▶ [TEXT PROVIDED]
========

A recent call by a group of Democrats in the U.S. House of Representatives asking leadership to reconsider the current legislative approach on net neutrality is unlikely to ease the current partisan gridlock on the issue, according to policy experts.

But there could come a tipping point — either in Congress or in response to the courts — where that dynamic changes.

The latest debate is centered on the viability of a House bill known as the Save the Internet Act, which would restore the U.S. Federal Communications Commission's Open Internet Order from 2015. The 2015 order classified broadband as a Title II telecommunications service and gave the FCC more authority to regulate broadband service providers. It was considered a signature policy effort under the then-Democratic-led FCC. A Republican-led agency voted to undo the change two years later, calling the earlier order regulatory overreach.

The House passed the new bill in April of this year with the support of Democrats and a single Republican. Senate Majority Leader Mitch McConnell, R-Ky., reportedly called the legislation "dead on arrival" in the Senate chamber. In response to the deadlock, a group of 47 House Democrats wrote a letter to House Democratic leadership on May 22 that called for the establishment of a bipartisan House working group that could work to find consensus on the issue.

SNL Image

Democratic leaders have pushed for legislation that resembles
Obama-era net neutrality protections.

Source: Associated Press

Phillip Berenbroick, senior policy counsel at public interest group Public Knowledge, said it is unlikely that House leadership would consider a new legislative approach so quickly after passing the first, especially given the House Energy and Commerce Committee's prioritization of the Save the Internet Act. The committee has primary jurisdiction over internet regulations in the House.

"[It] was the first bill that the Energy and Commerce Committee marked up this Congress," Berenbroick said. "That is a statement that the bill is the priority of leadership on the committee."

The bill also has the support of Speaker of the House Nancy Pelosi, D-Calif., and Senate Minority Leader Chuck Schumer, D-N.Y.

========

▶ [ENTRIES PROVIDED]
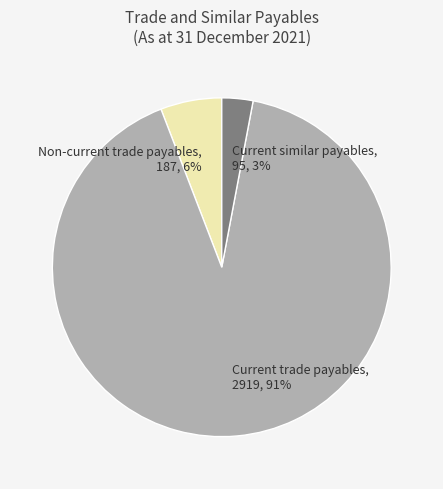

How many slices are in this pie chart?

3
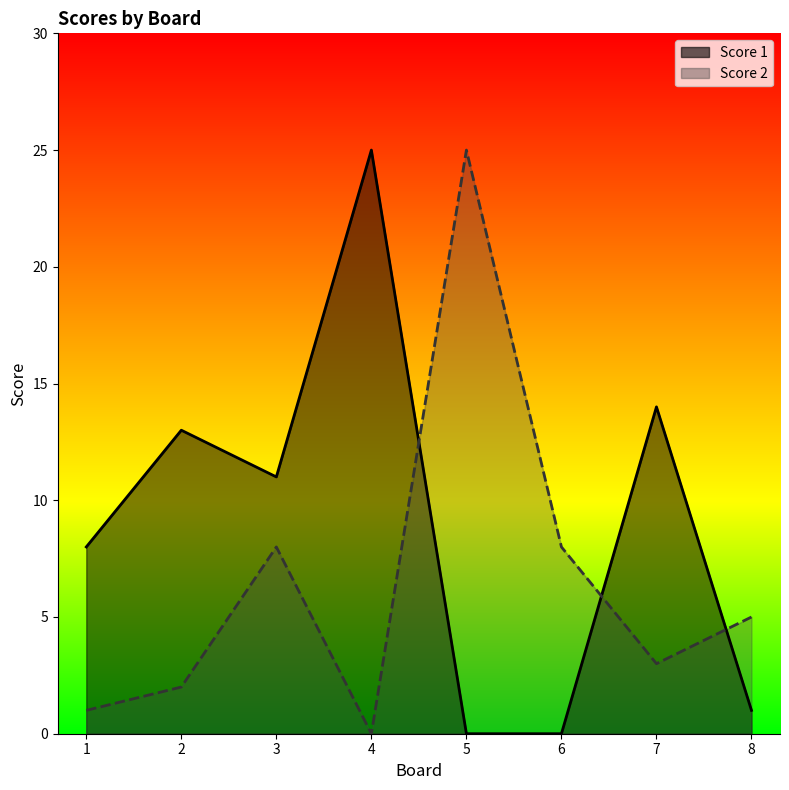

What is the difference between the maximum and minimum values in the Score 1 series?

25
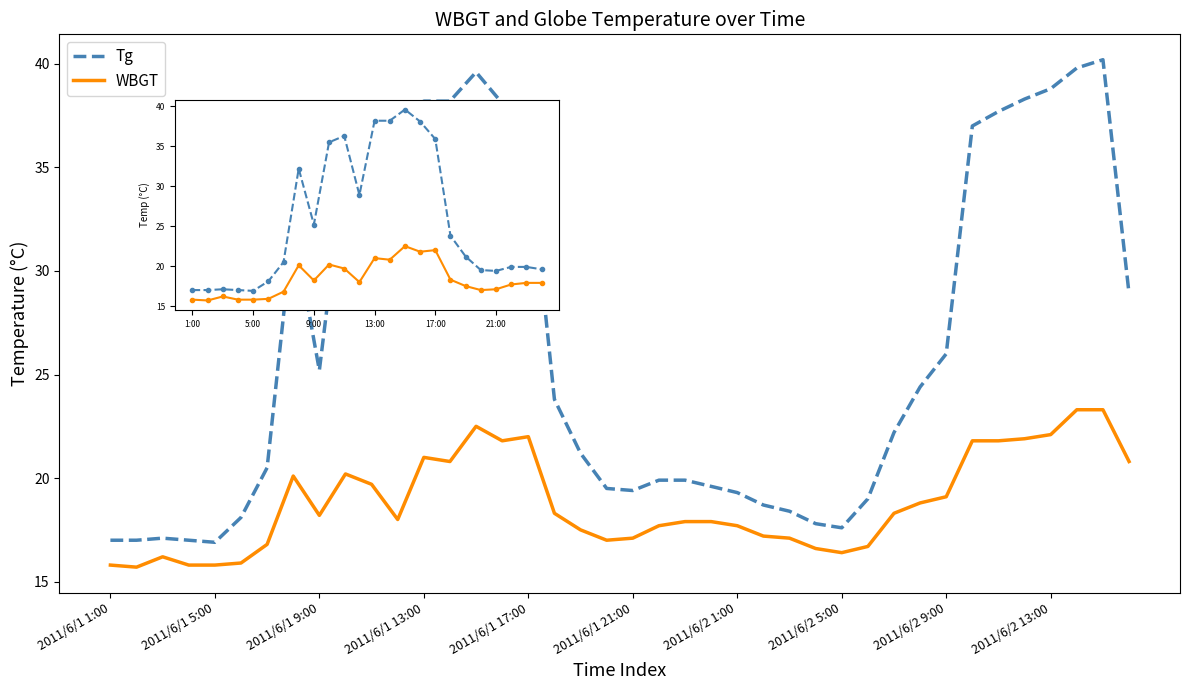

True or false: WBGT and Tg intersect in this chart.

False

========

▶ [YOUR TASKS]
1 - Which lines of the rows contain the word "this"? Report each of them.
2 - How would the net neutrality article go on after its last sentence? Write the next part.
The net neutrality article and the rows have nothing to do with each other.

▶ [ACTIVITY ANSWERS]
1 -
How many slices are in this pie chart?
True or false: WBGT and Tg intersect in this chart.

2 -
A spokesman for the Democrats on the House Energy and Commerce Committee said in a May 29 statement, "There is already a working group established — it's called the Energy and Commerce Committee."

On the Senate side, Sen. Kyrsten Sinema, D-Ariz., has said she will lead a bipartisan effort to craft a net neutrality proposal with Sen. Roger Wicker, R-Miss., who is chairman of the Senate Commerce, Science and Transportation Committee. The two have yet to release a proposal.

Doug Brake, director of broadband and spectrum policy at the nonpartisan public policy think tank Information Technology and Innovation Foundation, said if a bipartisan working group were to form in the House and gain momentum, it could shift the political conversation around the issue — though it would require robust bipartisan conversations to draft legislation with wider support.

"At a certain point, the politics shift, where this is the most obvious way forward to actually pass legislation that sets in stone permanent, strong, net neutrality rules," Brake said. "Once that opportunity is on the table, I think it gets harder and harder to say no to."

The courts could also shift the conversation on net neutrality policy, noted Public Knowledge's Berenbroick. The U.S. Court of Appeals for the District of Columbia Circuit heard oral arguments against the FCC's repeal of its net neutrality rules in February. A decision is expected in the coming months.

"You could see this decision get tossed back to the FCC," Berenbroick said. "If that happens, it's likely the 2015 order snaps back into place."

Berenbroick says in that scenario, the combination of an upcoming election coupled with the FCC not wanting to be distracted from its work on 5G and broadband mapping issues could lead the agency to defer to Congress.

Under the right circumstances, "the FCC could easily say 'You know what? Congress is looking at legislation on this, we will wait for Congress to do something,'" he said.